I've realized that we need
to sacrifice for the Lord. We have to take up our cross and walk with
Him. We can't just “rest” in Him all the time. We need to work at
relationship with Him. What friendship do you not have to work for to
build? If we just sat on a couch together every day and just rested
together where would we be. Relationship takes effort on both parts.

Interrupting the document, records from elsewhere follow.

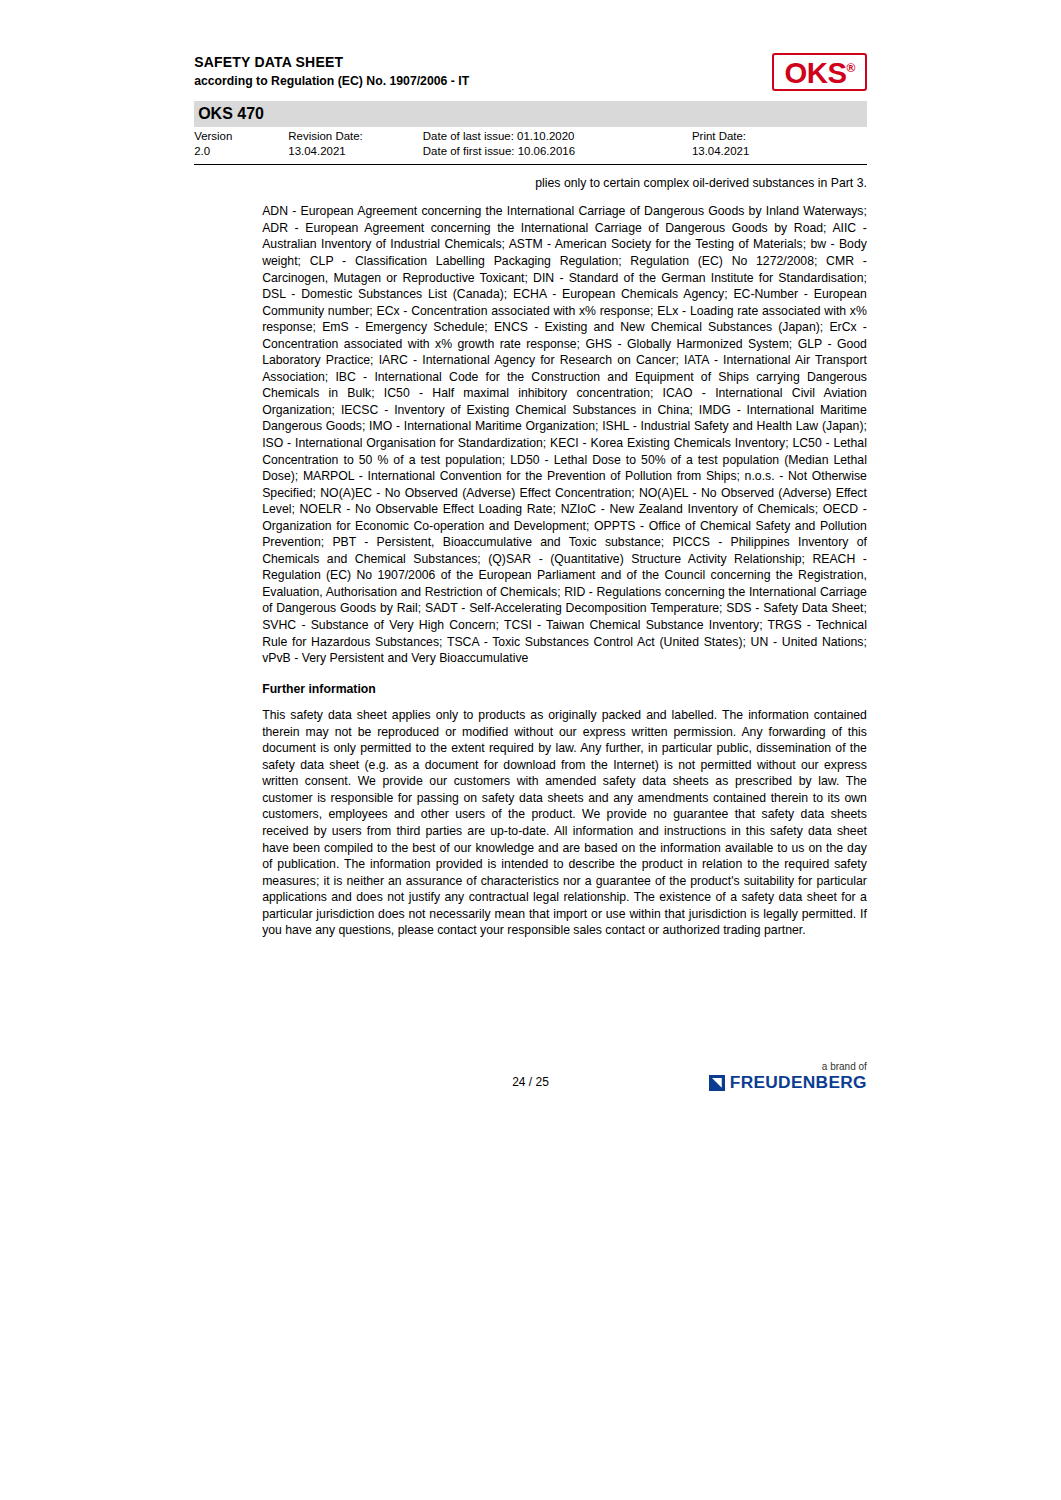SAFETY DATA SHEET
according to Regulation (EC) No. 1907/2006 - IT
OKS®
OKS 470
| Version 2.0 | Revision Date: 13.04.2021 | Date of last issue: 01.10.2020 Date of first issue: 10.06.2016 | Print Date: 13.04.2021 |
plies only to certain complex oil-derived substances in Part 3.
ADN - European Agreement concerning the International Carriage of Dangerous Goods by Inland Waterways; ADR - European Agreement concerning the International Carriage of Dangerous Goods by Road; AIIC - Australian Inventory of Industrial Chemicals; ASTM - American Society for the Testing of Materials; bw - Body weight; CLP - Classification Labelling Packaging Regulation; Regulation (EC) No 1272/2008; CMR - Carcinogen, Mutagen or Reproductive Toxicant; DIN - Standard of the German Institute for Standardisation; DSL - Domestic Substances List (Canada); ECHA - European Chemicals Agency; EC-Number - European Community number; ECx - Concentration associated with x% response; ELx - Loading rate associated with x% response; EmS - Emergency Schedule; ENCS - Existing and New Chemical Substances (Japan); ErCx - Concentration associated with x% growth rate response; GHS - Globally Harmonized System; GLP - Good Laboratory Practice; IARC - International Agency for Research on Cancer; IATA - International Air Transport Association; IBC - International Code for the Construction and Equipment of Ships carrying Dangerous Chemicals in Bulk; IC50 - Half maximal inhibitory concentration; ICAO - International Civil Aviation Organization; IECSC - Inventory of Existing Chemical Substances in China; IMDG - International Maritime Dangerous Goods; IMO - International Maritime Organization; ISHL - Industrial Safety and Health Law (Japan); ISO - International Organisation for Standardization; KECI - Korea Existing Chemicals Inventory; LC50 - Lethal Concentration to 50 % of a test population; LD50 - Lethal Dose to 50% of a test population (Median Lethal Dose); MARPOL - International Convention for the Prevention of Pollution from Ships; n.o.s. - Not Otherwise Specified; NO(A)EC - No Observed (Adverse) Effect Concentration; NO(A)EL - No Observed (Adverse) Effect Level; NOELR - No Observable Effect Loading Rate; NZIoC - New Zealand Inventory of Chemicals; OECD - Organization for Economic Co-operation and Development; OPPTS - Office of Chemical Safety and Pollution Prevention; PBT - Persistent, Bioaccumulative and Toxic substance; PICCS - Philippines Inventory of Chemicals and Chemical Substances; (Q)SAR - (Quantitative) Structure Activity Relationship; REACH - Regulation (EC) No 1907/2006 of the European Parliament and of the Council concerning the Registration, Evaluation, Authorisation and Restriction of Chemicals; RID - Regulations concerning the International Carriage of Dangerous Goods by Rail; SADT - Self-Accelerating Decomposition Temperature; SDS - Safety Data Sheet; SVHC - Substance of Very High Concern; TCSI - Taiwan Chemical Substance Inventory; TRGS - Technical Rule for Hazardous Substances; TSCA - Toxic Substances Control Act (United States); UN - United Nations; vPvB - Very Persistent and Very Bioaccumulative
Further information
This safety data sheet applies only to products as originally packed and labelled. The information contained therein may not be reproduced or modified without our express written permission. Any forwarding of this document is only permitted to the extent required by law. Any further, in particular public, dissemination of the safety data sheet (e.g. as a document for download from the Internet) is not permitted without our express written consent. We provide our customers with amended safety data sheets as prescribed by law. The customer is responsible for passing on safety data sheets and any amendments contained therein to its own customers, employees and other users of the product. We provide no guarantee that safety data sheets received by users from third parties are up-to-date. All information and instructions in this safety data sheet have been compiled to the best of our knowledge and are based on the information available to us on the day of publication. The information provided is intended to describe the product in relation to the required safety measures; it is neither an assurance of characteristics nor a guarantee of the product's suitability for particular applications and does not justify any contractual legal relationship. The existence of a safety data sheet for a particular jurisdiction does not necessarily mean that import or use within that jurisdiction is legally permitted. If you have any questions, please contact your responsible sales contact or authorized trading partner.
24 / 25
a brand of
FREUDENBERG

And we don't make sacrifices for the Lord out of religion, but they
come out of the overflow of our relationship with Him, out of love
for Him.
I got to the point where I
had to be radical. Where I had to sacrifice something to get closer
to the Lord. I don't care if you believe that was all done on the
cross or not. I've lived it, and I saw these things that weren't
really technically 'sins' separating me from the Lord. I want to be
radical, I want to be different. If I have to make big sacrifices to
bring me closer to the Lord why not! And when I fail, his CRAZY grace
comes and picks us back up. Balance is a beautiful thing, and it's
something I am now going to try to live my life by now.
Our generation needs to
stop pinning everything as religion. You really think being so
against “religion” really makes you less religious? Judging every
person for their “religious spirit” really gets us anywhere? It's
all about love, and if it wasn't for religion I probably wouldn't be
alive. Because the 'four-walled-church' saved my parents lives. And
ultimately saved mine. I am thankful for religion. I am thankful for
Grace. I am thankful for relationship. I am thankful for love. I am
thankful for the ability to strive to know Jesus more.
So here I am now, changing
my life around a bit, setting aside time for Jesus so that I can know
Him more, giving up things for a long time that are seemingly
“harmless” so that I can get closer to Him. All love offering to
the Man that saved me. The Man that made me feel worth something. The
Man I said I gave my life to. It's all out of an overflow of love for
Him that I now am going to sacrifice things in my life for Him. Call
me religious, that's all right, call me judgmental, that's okay. I
know what I've walked through, and I'm leaving that season behind.
I'm going to be radical from here on out.